Недавно он купил виллу XVIII века на озере Комо в Италии, там родился замысел его фильма «Спокойной ночи и удачи». Получается своего рода дилогия о телевидении. Первая часть — «Признания опасного человека» — была, в сущности, шуткой. Дебютант в режиссуре Джордж Клуни с подачи своего постоянного партнера-продюсера Стивена Содерберга и сценариста Чарли Кауфмана сотворил из книги Чака Бэрриса фильм-коллаж в иронической манере отстранения в духе 60-х, чем и выразил свое отношение к материалу: шутка, мол, это и ничего, кроме шутки. Заглавный герой, он же опасный человек Чак Бэррис присутствует в картине в двух ипостасях: как художественный персонаж в исполнении экспансивного Сэма Рокуэлла и как наблюдатель-консультант в лице самого автора мемуаров. Прочие лица откровенно пародийны: Джордж Клуни в роли Джима Бёрда, вербовщика и куратора Бэрриса, типичный «серый человек» с лезущими в глаза приклеенными усами; Джулия Робертс в роли его коллеги Патрисии Уотсон, похожая на Марлен Дитрих, изображающую шпионку; подбитая ветерком жена Бэрриса (Дрю Бэрримор), за время мужниных командировок поднабравшаяся хиппистского духа. В перипетии мелко нарезанного сюжета ловко вмонтированы эпизоды из популярных телешоу, которые навлекли на их создателя обвинения в разложении морального духа нации. В одном из них фигурируют в качестве «женихов» на слепом свидании друзья режиссера Брэд Питт и Мэтт Деймон. Шутить так шутить. Как напутствовал своего подопечного агент Бёрд, «играешь — значит живешь». В соответствии с этим советом Клуни вошел в режиссуру играючи. Но возраст требует «полной гибели, всерьез».

Шутки в сторону. «Спокойной ночи и удачи» он готов был делать бесплатно, «иначе в семьдесят лет выяснится, что не оставил никакого следа». Он сам (совместно с Грантом Хезловом) написал сценарий, сам продюсировал постановку, и вся эта затея для него очень личная.

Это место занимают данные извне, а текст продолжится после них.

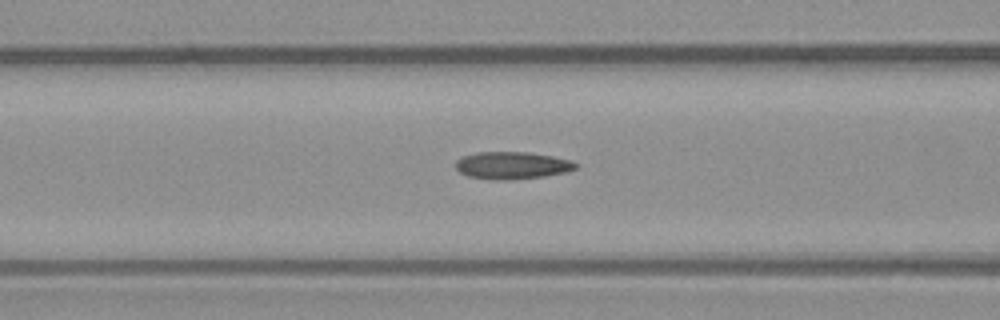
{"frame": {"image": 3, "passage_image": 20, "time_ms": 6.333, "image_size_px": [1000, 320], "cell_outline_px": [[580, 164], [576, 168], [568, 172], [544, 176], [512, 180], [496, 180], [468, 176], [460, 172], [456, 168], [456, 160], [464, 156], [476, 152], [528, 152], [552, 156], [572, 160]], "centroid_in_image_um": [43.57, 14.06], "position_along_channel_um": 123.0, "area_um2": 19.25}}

История о том, как пять телепередач изменили Америку, как телеведущий Эдвард Марроу в 1953 году посягнул на неприкасаемого сенатора Маккарти, организовавшего масштабную охоту на ведьм, и проявил недюжинную отвагу, рискнув всей своей карьерой, то есть будущим, стала для Клуни, во-первых, «высказыванием» об ответственности телевидения, а во-вторых, признанием в любви своему отцу, тоже очень честному человеку, как и его знаменитый коллега, как и Джордж, любившему цитировать Шекспира. При этом тот случай имеет для Клуни не исторический, а современный смысл, ибо он считает, что история повторяется и пора напомнить телеперсонам о том, что они не в игрушки играют. Поэтому сам он работал над «Спокойной ночи и удачи» чрезвычайно серьезно и никакой иронии не допускал, выстроил картину «под документ», в сугубом «черно-белье» — она снята на редкой черно-белой пленке, отсюда особая достоверность картинки — заволок экран густым дымом сигарет, которые попутно рекламировал его герой, и пригласил отличных актеров. В глубине души он мечтал сам сыграть Эдварда Марроу, но отказался от этой идеи — отвел себе небольшую эпизодическую роль, — на этот раз не из трусости, а просто осознав, что Дэвид Стрэтхерн сделает это гораздо лучше, и тем самым проявив реальную ответственность за то, что делает. И за то, что думает.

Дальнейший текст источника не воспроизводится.